(Stored dataset items)
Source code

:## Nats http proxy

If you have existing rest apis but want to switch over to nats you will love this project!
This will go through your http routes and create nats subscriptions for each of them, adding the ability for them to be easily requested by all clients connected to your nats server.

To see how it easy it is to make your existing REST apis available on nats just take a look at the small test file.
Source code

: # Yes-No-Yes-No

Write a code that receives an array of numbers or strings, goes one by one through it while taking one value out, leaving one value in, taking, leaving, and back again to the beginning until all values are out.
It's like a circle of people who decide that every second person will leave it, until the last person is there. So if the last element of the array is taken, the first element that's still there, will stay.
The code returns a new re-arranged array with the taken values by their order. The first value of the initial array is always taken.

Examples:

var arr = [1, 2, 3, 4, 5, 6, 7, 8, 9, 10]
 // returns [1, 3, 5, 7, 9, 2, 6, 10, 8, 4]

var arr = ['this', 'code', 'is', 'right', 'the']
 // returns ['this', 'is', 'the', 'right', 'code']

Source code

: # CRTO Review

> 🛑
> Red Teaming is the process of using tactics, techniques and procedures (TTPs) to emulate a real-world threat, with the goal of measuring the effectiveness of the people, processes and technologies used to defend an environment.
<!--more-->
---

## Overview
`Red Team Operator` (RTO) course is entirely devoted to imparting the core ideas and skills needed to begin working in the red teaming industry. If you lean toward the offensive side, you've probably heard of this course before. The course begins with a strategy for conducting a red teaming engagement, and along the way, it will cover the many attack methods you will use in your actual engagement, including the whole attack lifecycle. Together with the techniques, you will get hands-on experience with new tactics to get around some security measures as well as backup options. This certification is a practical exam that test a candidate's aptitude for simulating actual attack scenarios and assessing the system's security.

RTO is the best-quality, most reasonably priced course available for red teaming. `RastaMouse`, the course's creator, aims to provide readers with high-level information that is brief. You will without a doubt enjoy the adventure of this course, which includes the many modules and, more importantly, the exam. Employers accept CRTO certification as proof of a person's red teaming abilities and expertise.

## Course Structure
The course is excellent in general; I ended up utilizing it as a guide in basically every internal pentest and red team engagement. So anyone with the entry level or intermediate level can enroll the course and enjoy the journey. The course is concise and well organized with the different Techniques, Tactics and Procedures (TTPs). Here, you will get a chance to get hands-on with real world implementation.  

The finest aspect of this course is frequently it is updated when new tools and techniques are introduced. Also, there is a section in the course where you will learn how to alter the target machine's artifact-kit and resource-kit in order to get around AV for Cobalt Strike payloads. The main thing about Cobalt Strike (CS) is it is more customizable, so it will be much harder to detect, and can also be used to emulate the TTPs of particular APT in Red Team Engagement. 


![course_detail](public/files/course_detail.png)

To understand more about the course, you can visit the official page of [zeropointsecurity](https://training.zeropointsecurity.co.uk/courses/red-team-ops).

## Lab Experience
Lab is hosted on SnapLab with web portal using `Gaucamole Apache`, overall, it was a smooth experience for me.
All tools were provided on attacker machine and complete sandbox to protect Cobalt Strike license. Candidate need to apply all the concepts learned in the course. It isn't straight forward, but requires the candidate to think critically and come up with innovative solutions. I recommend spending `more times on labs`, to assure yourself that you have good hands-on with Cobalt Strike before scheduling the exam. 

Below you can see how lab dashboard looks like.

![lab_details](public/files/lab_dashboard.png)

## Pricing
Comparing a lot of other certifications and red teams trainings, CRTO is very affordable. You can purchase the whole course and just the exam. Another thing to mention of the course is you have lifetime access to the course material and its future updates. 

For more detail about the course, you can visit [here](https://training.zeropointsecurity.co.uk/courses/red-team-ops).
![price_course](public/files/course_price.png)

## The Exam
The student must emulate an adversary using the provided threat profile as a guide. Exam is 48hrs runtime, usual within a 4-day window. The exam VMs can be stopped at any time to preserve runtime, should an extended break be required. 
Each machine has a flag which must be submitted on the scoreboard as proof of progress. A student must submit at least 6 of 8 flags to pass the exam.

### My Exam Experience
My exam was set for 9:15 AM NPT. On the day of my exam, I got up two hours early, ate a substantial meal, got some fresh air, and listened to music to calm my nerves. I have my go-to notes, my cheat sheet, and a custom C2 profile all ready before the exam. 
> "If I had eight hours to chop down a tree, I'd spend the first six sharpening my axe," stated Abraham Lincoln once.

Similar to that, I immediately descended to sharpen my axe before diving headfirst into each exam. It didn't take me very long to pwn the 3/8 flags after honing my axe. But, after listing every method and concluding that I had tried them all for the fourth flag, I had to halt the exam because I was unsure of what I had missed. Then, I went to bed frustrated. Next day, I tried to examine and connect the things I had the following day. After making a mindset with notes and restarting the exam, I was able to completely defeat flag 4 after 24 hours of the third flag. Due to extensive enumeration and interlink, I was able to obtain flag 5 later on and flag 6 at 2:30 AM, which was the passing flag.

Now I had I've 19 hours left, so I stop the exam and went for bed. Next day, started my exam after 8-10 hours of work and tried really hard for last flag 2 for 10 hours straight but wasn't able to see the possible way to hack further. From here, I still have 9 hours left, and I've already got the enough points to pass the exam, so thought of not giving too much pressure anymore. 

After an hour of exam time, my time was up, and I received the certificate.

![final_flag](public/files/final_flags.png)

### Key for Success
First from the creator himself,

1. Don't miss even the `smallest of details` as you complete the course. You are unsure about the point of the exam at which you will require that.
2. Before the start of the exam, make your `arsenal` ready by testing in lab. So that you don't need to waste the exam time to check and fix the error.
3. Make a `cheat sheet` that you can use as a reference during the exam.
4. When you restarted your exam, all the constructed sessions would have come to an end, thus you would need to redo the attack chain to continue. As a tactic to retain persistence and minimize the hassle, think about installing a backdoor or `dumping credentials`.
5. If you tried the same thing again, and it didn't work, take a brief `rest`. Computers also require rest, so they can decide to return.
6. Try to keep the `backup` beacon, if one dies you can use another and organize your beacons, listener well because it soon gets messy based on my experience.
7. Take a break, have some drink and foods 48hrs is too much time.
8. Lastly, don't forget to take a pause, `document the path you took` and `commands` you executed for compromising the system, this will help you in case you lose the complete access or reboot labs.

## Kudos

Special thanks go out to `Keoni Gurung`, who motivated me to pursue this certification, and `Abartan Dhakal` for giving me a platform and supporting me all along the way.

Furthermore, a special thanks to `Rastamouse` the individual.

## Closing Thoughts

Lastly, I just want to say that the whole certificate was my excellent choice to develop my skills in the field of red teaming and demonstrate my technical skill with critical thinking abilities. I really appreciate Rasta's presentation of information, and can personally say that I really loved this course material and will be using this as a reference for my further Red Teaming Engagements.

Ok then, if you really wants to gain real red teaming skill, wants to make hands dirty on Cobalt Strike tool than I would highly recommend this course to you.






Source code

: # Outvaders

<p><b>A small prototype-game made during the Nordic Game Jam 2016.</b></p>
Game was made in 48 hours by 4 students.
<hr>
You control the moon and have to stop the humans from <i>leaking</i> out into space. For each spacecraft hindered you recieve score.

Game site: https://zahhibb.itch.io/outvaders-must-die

What the task asks —
Reproduce each of the items above verbatim, in their original order.

Task result —
Source code

:## Nats http proxy

If you have existing rest apis but want to switch over to nats you will love this project!
This will go through your http routes and create nats subscriptions for each of them, adding the ability for them to be easily requested by all clients connected to your nats server.

To see how it easy it is to make your existing REST apis available on nats just take a look at the small test file.
Source code

: # Yes-No-Yes-No

Write a code that receives an array of numbers or strings, goes one by one through it while taking one value out, leaving one value in, taking, leaving, and back again to the beginning until all values are out.
It's like a circle of people who decide that every second person will leave it, until the last person is there. So if the last element of the array is taken, the first element that's still there, will stay.
The code returns a new re-arranged array with the taken values by their order. The first value of the initial array is always taken.

Examples:

var arr = [1, 2, 3, 4, 5, 6, 7, 8, 9, 10]
 // returns [1, 3, 5, 7, 9, 2, 6, 10, 8, 4]

var arr = ['this', 'code', 'is', 'right', 'the']
 // returns ['this', 'is', 'the', 'right', 'code']

Source code

: # CRTO Review

> 🛑
> Red Teaming is the process of using tactics, techniques and procedures (TTPs) to emulate a real-world threat, with the goal of measuring the effectiveness of the people, processes and technologies used to defend an environment.
<!--more-->
---

## Overview
`Red Team Operator` (RTO) course is entirely devoted to imparting the core ideas and skills needed to begin working in the red teaming industry. If you lean toward the offensive side, you've probably heard of this course before. The course begins with a strategy for conducting a red teaming engagement, and along the way, it will cover the many attack methods you will use in your actual engagement, including the whole attack lifecycle. Together with the techniques, you will get hands-on experience with new tactics to get around some security measures as well as backup options. This certification is a practical exam that test a candidate's aptitude for simulating actual attack scenarios and assessing the system's security.

RTO is the best-quality, most reasonably priced course available for red teaming. `RastaMouse`, the course's creator, aims to provide readers with high-level information that is brief. You will without a doubt enjoy the adventure of this course, which includes the many modules and, more importantly, the exam. Employers accept CRTO certification as proof of a person's red teaming abilities and expertise.

## Course Structure
The course is excellent in general; I ended up utilizing it as a guide in basically every internal pentest and red team engagement. So anyone with the entry level or intermediate level can enroll the course and enjoy the journey. The course is concise and well organized with the different Techniques, Tactics and Procedures (TTPs). Here, you will get a chance to get hands-on with real world implementation.  

The finest aspect of this course is frequently it is updated when new tools and techniques are introduced. Also, there is a section in the course where you will learn how to alter the target machine's artifact-kit and resource-kit in order to get around AV for Cobalt Strike payloads. The main thing about Cobalt Strike (CS) is it is more customizable, so it will be much harder to detect, and can also be used to emulate the TTPs of particular APT in Red Team Engagement. 


![course_detail](public/files/course_detail.png)

To understand more about the course, you can visit the official page of [zeropointsecurity](https://training.zeropointsecurity.co.uk/courses/red-team-ops).

## Lab Experience
Lab is hosted on SnapLab with web portal using `Gaucamole Apache`, overall, it was a smooth experience for me.
All tools were provided on attacker machine and complete sandbox to protect Cobalt Strike license. Candidate need to apply all the concepts learned in the course. It isn't straight forward, but requires the candidate to think critically and come up with innovative solutions. I recommend spending `more times on labs`, to assure yourself that you have good hands-on with Cobalt Strike before scheduling the exam. 

Below you can see how lab dashboard looks like.

![lab_details](public/files/lab_dashboard.png)

## Pricing
Comparing a lot of other certifications and red teams trainings, CRTO is very affordable. You can purchase the whole course and just the exam. Another thing to mention of the course is you have lifetime access to the course material and its future updates. 

For more detail about the course, you can visit [here](https://training.zeropointsecurity.co.uk/courses/red-team-ops).
![price_course](public/files/course_price.png)

## The Exam
The student must emulate an adversary using the provided threat profile as a guide. Exam is 48hrs runtime, usual within a 4-day window. The exam VMs can be stopped at any time to preserve runtime, should an extended break be required. 
Each machine has a flag which must be submitted on the scoreboard as proof of progress. A student must submit at least 6 of 8 flags to pass the exam.

### My Exam Experience
My exam was set for 9:15 AM NPT. On the day of my exam, I got up two hours early, ate a substantial meal, got some fresh air, and listened to music to calm my nerves. I have my go-to notes, my cheat sheet, and a custom C2 profile all ready before the exam. 
> "If I had eight hours to chop down a tree, I'd spend the first six sharpening my axe," stated Abraham Lincoln once.

Similar to that, I immediately descended to sharpen my axe before diving headfirst into each exam. It didn't take me very long to pwn the 3/8 flags after honing my axe. But, after listing every method and concluding that I had tried them all for the fourth flag, I had to halt the exam because I was unsure of what I had missed. Then, I went to bed frustrated. Next day, I tried to examine and connect the things I had the following day. After making a mindset with notes and restarting the exam, I was able to completely defeat flag 4 after 24 hours of the third flag. Due to extensive enumeration and interlink, I was able to obtain flag 5 later on and flag 6 at 2:30 AM, which was the passing flag.

Now I had I've 19 hours left, so I stop the exam and went for bed. Next day, started my exam after 8-10 hours of work and tried really hard for last flag 2 for 10 hours straight but wasn't able to see the possible way to hack further. From here, I still have 9 hours left, and I've already got the enough points to pass the exam, so thought of not giving too much pressure anymore. 

After an hour of exam time, my time was up, and I received the certificate.

![final_flag](public/files/final_flags.png)

### Key for Success
First from the creator himself,

1. Don't miss even the `smallest of details` as you complete the course. You are unsure about the point of the exam at which you will require that.
2. Before the start of the exam, make your `arsenal` ready by testing in lab. So that you don't need to waste the exam time to check and fix the error.
3. Make a `cheat sheet` that you can use as a reference during the exam.
4. When you restarted your exam, all the constructed sessions would have come to an end, thus you would need to redo the attack chain to continue. As a tactic to retain persistence and minimize the hassle, think about installing a backdoor or `dumping credentials`.
5. If you tried the same thing again, and it didn't work, take a brief `rest`. Computers also require rest, so they can decide to return.
6. Try to keep the `backup` beacon, if one dies you can use another and organize your beacons, listener well because it soon gets messy based on my experience.
7. Take a break, have some drink and foods 48hrs is too much time.
8. Lastly, don't forget to take a pause, `document the path you took` and `commands` you executed for compromising the system, this will help you in case you lose the complete access or reboot labs.

## Kudos

Special thanks go out to `Keoni Gurung`, who motivated me to pursue this certification, and `Abartan Dhakal` for giving me a platform and supporting me all along the way.

Furthermore, a special thanks to `Rastamouse` the individual.

## Closing Thoughts

Lastly, I just want to say that the whole certificate was my excellent choice to develop my skills in the field of red teaming and demonstrate my technical skill with critical thinking abilities. I really appreciate Rasta's presentation of information, and can personally say that I really loved this course material and will be using this as a reference for my further Red Teaming Engagements.

Ok then, if you really wants to gain real red teaming skill, wants to make hands dirty on Cobalt Strike tool than I would highly recommend this course to you.






Source code

: # Outvaders

<p><b>A small prototype-game made during the Nordic Game Jam 2016.</b></p>
Game was made in 48 hours by 4 students.
<hr>
You control the moon and have to stop the humans from <i>leaking</i> out into space. For each spacecraft hindered you recieve score.

Game site: https://zahhibb.itch.io/outvaders-must-die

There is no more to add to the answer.